I think it is a travesty you haven't got the right documentation in place. Why create havoc among the survivors? A conventional Will would include a clause that says if one or your beneficiaries pre-deceases you, that person's share would then pass to that person's children in equal amounts. Generally in keeping with family harmony, one would provide to your 2 sisters in equal amounts if both are physically and mentally competent. Anything else can become a wedge issue between the beneficiaries. Age has little to do with adjusting allocations (in the case of capable and competent adult beneficiaries).


----------



## latebuyer (Nov 15, 2015)

I think it does matter as it seems like i am favoring the 2 nieces who get a larger share. The other 2 may not even get anything if their mother spent the money in her lifetime or they’d get the money later. Thats not fair. Good to know that is the conventional way so thanks. In any event, like jargey and james4beach i’ll make a will when i’m ready. It may depend on the circumstances at that time. If sisters are comfortable i may leave it all to the nieces as i know how nice it is to be a beneficiary when you are young.


----------



## Raggedy Dandy (Mar 12, 2020)

latebuyer said:


> I think it does matter as it seems like i am favoring the 2 nieces who get a larger share. The other 2 may not even get anything if their mother spent the money in her lifetime or they’d get the money later. Thats not fair. Good to know that is the conventional way so thanks. In any event, like jargey and james4beach i’ll make a will when i’m ready. It may depend on the circumstances at that time. If sisters are comfortable i may leave it all to the nieces as i know how nice it is to be a beneficiary when you are young.

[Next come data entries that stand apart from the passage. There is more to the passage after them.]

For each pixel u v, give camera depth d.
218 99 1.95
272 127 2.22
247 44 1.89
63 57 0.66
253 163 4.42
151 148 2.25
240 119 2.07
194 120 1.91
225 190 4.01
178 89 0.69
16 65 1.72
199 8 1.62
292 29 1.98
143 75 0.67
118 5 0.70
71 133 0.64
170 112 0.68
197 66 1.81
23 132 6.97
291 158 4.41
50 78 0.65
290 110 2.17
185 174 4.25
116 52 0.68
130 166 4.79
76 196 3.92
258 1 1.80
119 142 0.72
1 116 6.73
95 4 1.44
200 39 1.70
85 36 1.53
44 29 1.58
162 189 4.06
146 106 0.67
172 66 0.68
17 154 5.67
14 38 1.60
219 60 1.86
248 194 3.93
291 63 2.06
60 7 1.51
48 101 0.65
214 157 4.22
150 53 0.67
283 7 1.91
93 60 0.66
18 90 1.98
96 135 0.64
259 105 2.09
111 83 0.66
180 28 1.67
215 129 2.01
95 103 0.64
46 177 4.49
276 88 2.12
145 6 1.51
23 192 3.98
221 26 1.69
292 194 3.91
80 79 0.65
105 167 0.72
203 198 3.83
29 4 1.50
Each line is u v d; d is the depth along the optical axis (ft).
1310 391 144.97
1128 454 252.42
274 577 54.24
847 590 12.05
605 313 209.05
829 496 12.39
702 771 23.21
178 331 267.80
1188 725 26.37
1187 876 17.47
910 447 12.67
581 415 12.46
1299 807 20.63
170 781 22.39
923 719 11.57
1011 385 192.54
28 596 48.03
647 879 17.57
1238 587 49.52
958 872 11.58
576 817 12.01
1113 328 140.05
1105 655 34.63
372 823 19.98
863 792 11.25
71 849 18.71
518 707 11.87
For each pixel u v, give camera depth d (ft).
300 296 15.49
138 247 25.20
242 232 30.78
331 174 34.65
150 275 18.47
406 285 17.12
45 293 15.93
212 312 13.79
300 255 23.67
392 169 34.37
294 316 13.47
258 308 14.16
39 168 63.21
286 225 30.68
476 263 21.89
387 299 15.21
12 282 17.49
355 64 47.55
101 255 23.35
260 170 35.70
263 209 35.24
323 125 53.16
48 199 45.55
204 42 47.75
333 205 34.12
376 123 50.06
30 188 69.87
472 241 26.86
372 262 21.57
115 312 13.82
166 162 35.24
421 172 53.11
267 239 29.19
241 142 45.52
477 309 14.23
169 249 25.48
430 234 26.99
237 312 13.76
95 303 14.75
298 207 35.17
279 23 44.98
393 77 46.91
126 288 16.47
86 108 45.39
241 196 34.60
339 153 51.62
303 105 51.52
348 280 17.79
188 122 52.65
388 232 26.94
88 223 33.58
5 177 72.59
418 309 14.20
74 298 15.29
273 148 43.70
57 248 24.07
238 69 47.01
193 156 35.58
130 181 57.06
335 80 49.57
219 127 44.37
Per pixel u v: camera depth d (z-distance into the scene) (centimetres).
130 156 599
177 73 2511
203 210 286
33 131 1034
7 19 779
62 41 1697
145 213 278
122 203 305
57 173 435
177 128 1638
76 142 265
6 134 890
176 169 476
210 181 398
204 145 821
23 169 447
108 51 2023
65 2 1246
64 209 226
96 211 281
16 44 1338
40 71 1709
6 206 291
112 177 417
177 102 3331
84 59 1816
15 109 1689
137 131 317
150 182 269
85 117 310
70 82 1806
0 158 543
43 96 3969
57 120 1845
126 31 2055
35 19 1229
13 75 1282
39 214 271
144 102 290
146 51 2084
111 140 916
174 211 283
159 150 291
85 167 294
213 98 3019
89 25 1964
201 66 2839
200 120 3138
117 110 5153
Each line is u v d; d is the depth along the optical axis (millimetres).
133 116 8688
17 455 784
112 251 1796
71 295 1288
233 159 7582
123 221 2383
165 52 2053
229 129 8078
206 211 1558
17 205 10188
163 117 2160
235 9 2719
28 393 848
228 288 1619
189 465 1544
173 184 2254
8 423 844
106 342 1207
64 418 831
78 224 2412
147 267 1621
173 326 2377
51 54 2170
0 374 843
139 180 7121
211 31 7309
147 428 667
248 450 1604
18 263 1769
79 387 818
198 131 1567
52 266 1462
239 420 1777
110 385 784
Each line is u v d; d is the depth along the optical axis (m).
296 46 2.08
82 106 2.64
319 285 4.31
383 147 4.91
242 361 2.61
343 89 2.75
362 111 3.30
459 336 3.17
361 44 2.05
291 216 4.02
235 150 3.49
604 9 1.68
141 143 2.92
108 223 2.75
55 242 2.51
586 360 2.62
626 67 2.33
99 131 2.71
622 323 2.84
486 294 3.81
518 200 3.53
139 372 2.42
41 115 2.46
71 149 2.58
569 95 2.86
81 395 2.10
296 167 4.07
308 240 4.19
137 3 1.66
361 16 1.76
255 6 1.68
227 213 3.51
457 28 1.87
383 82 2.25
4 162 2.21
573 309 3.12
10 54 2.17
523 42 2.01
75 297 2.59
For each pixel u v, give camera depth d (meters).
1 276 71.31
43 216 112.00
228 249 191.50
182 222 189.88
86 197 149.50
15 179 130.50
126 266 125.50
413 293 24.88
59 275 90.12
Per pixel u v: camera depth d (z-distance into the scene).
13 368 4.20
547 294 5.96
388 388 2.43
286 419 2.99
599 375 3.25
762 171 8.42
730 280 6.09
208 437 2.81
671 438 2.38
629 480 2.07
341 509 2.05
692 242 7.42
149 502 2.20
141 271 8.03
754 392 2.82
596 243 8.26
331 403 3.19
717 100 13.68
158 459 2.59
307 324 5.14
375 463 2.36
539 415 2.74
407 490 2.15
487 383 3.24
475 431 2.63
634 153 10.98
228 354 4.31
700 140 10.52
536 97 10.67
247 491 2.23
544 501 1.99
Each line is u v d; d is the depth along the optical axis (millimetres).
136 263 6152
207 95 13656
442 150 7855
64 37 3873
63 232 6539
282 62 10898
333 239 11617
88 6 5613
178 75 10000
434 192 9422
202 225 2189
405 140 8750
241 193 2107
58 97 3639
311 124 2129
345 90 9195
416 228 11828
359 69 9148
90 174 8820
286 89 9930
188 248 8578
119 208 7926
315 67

Not sure I follow the math of the nieces getting a larger share?

Step 1 - Sisters at 50% each
Step 2 - One sister pre-decease, so Sister2 at 50%, surviving nieces at 25% each.

Anything beyond that is just playing what-if, which you can't really plan around. 

EDIT - reread your later post about leaving more to Sis2, re: retirement funds. I see what you're saying now; it would be your call as to how to make the division. Plenty of others have already commented on the family politics of that, which I will quite happily stay out of  It does sound like you have some competing decisions to make - i.e. spilt between sisters vs ensuring some is left to the kids. That's tricky. Another possibility is a further division - Sis1, Kids1, Sis2, Kids2 (in whichever proportions make sense to you, eg, 25/25 for each family, so 12.5 for each kid), or 66% for sisters, remainder equal between the kids, whatever.

Leaving it straight to the nieces could also get complicated depending on the amounts we are talking about, and if they are minors (trusts, etc). However, if you're not sure of the younger sister's ability to manage it and leave some for the kids, that may be your best bet. Once it's left directly to her, it's hers to do as she wants.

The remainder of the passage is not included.